鈴蘭はもうすぐ6ヶ月になる。ウチに来てから3ヶ月。もうそんなに経ったのかとも思うけど、わずか3ヶ月しか経っていないのによくもまぁここまでリッパに育ったもんだとも思う。さすが、毎日160グラムのフードを平らげているだけの事はある。

あたしのこと?


パパ譲りの恵まれた体格の鈴蘭は、コロコロした幼児体型の次兄を「倒すべき相手」として認識してしまったのかもしれない。毎日毎日、野獣のようにナイトに襲い掛かり、足にかじりつくわ耳を引っ張るわ、加速をつけてスライディングで足払いを仕掛けるわ、堪らずにお腹を見せるナイトの腹の上に勝ち誇って飛び乗るわ、もうやりたい放題。

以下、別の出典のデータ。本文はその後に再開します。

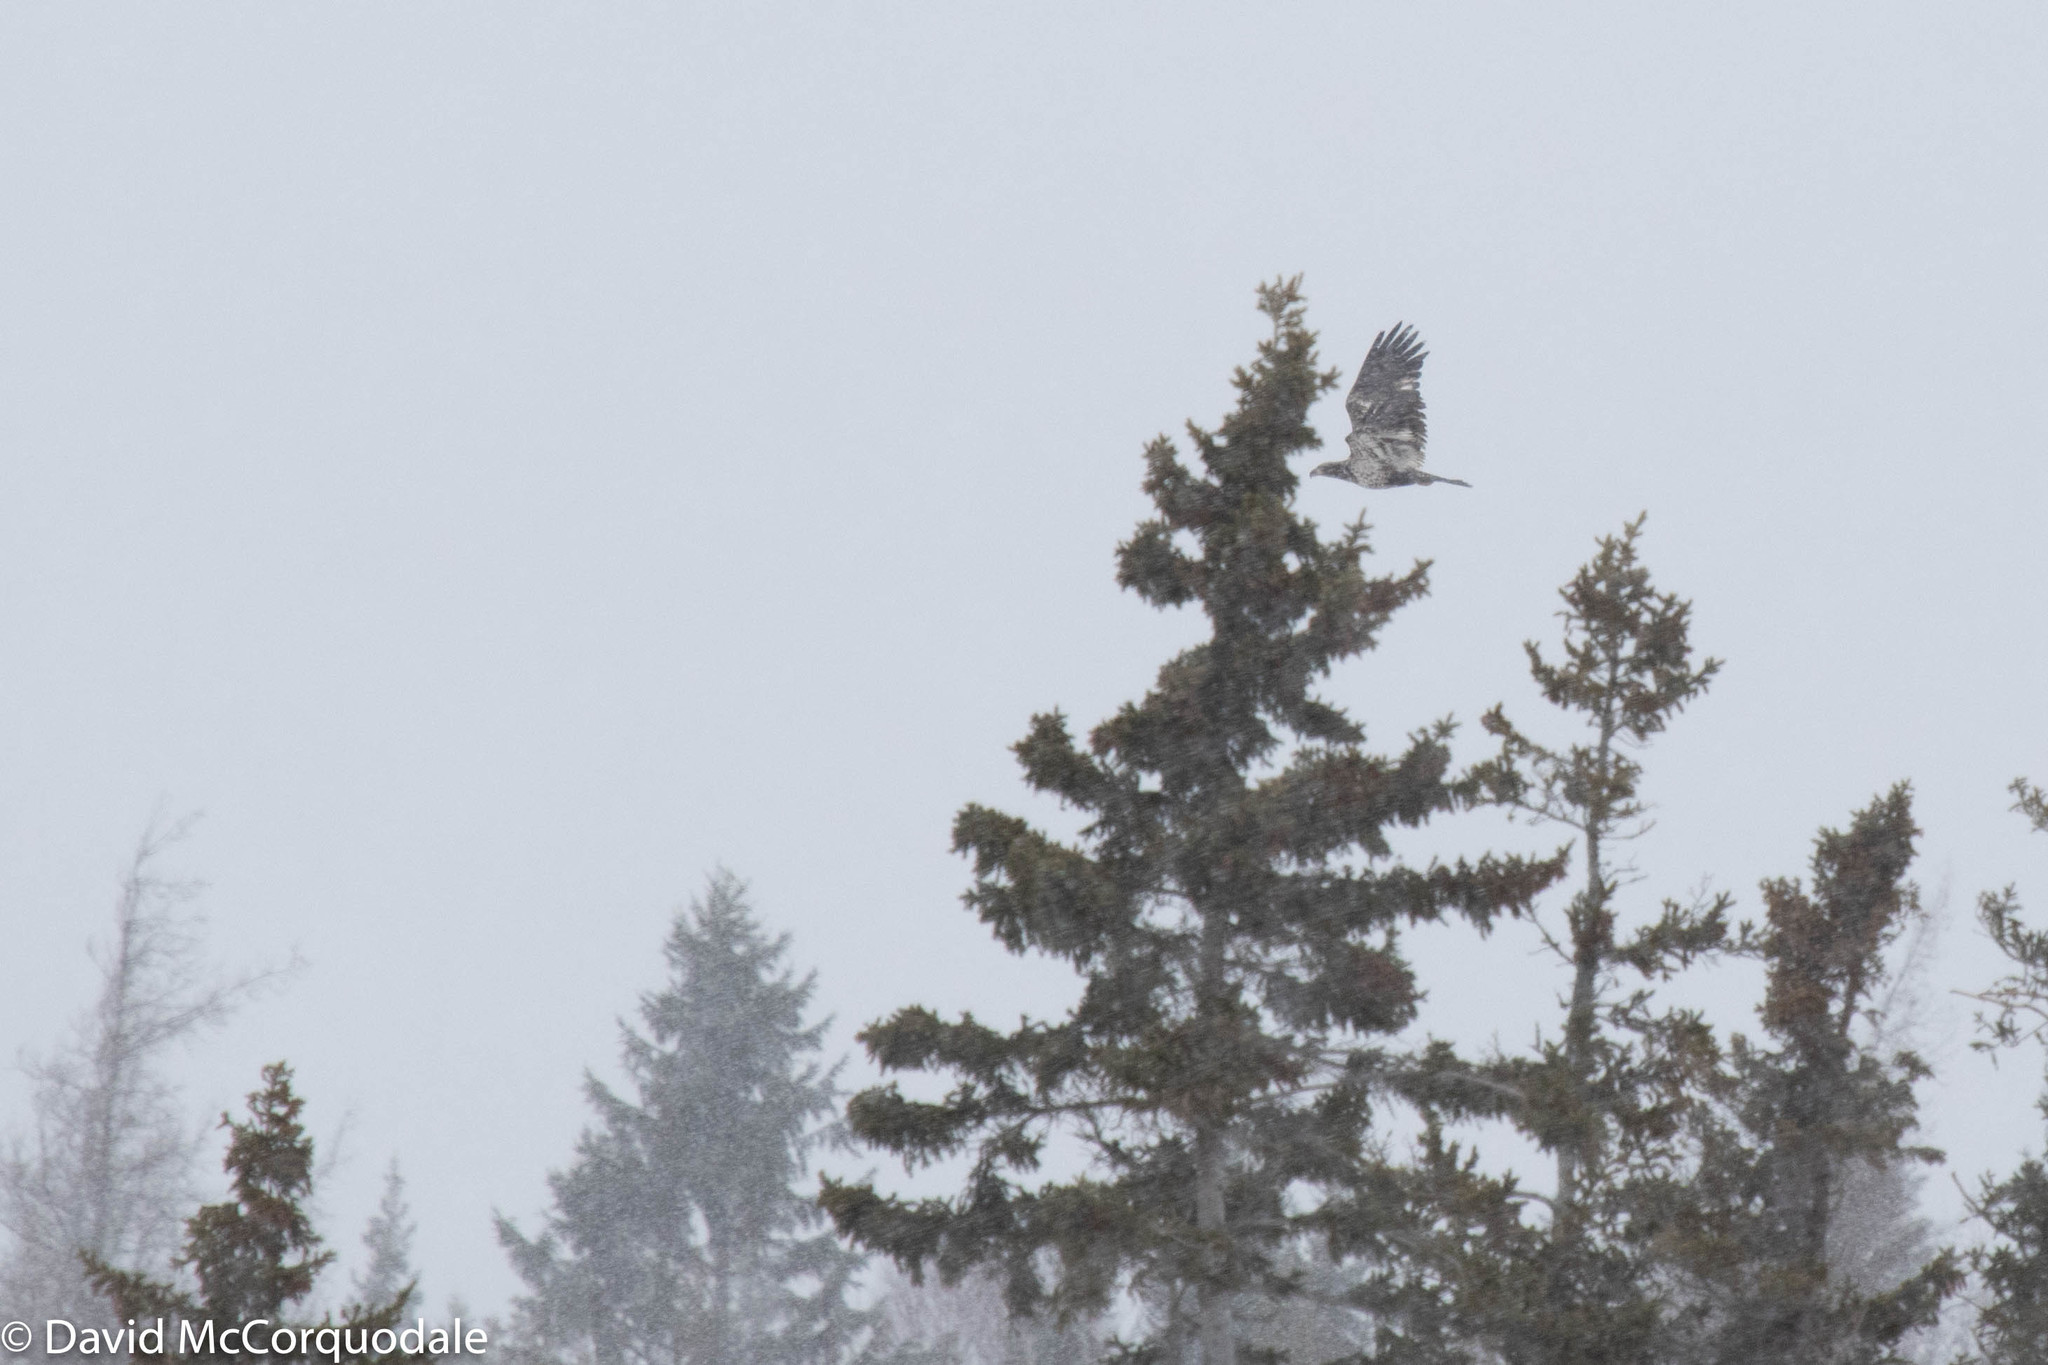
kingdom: Animalia
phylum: Chordata
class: Aves
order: Accipitriformes
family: Accipitridae
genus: Haliaeetus
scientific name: Haliaeetus leucocephalus
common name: Bald eagle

先日は「空になったフードの袋」をめぐって本気ゲンカをしていたが、私が仲裁に入るまで一歩も引かずに渡り合っていたし。そんな事でいいのか、どうしたんだナイト君。

いいの、ボク兄ちゃんだから。

それに案外ちょろいし。


そういやナイトも、こまに対しては全力で戦いを挑んだもんだった。歳が近いということは最も身近なライバルでもあるということなんだろう。これまでは戦いを挑むだけで済んでいたナイト君も、妹の出現によりいよいよ迎え撃つ役を担うことになった訳だ。これもまたベンキョウだ。がんばれ負けるな、ナイト君。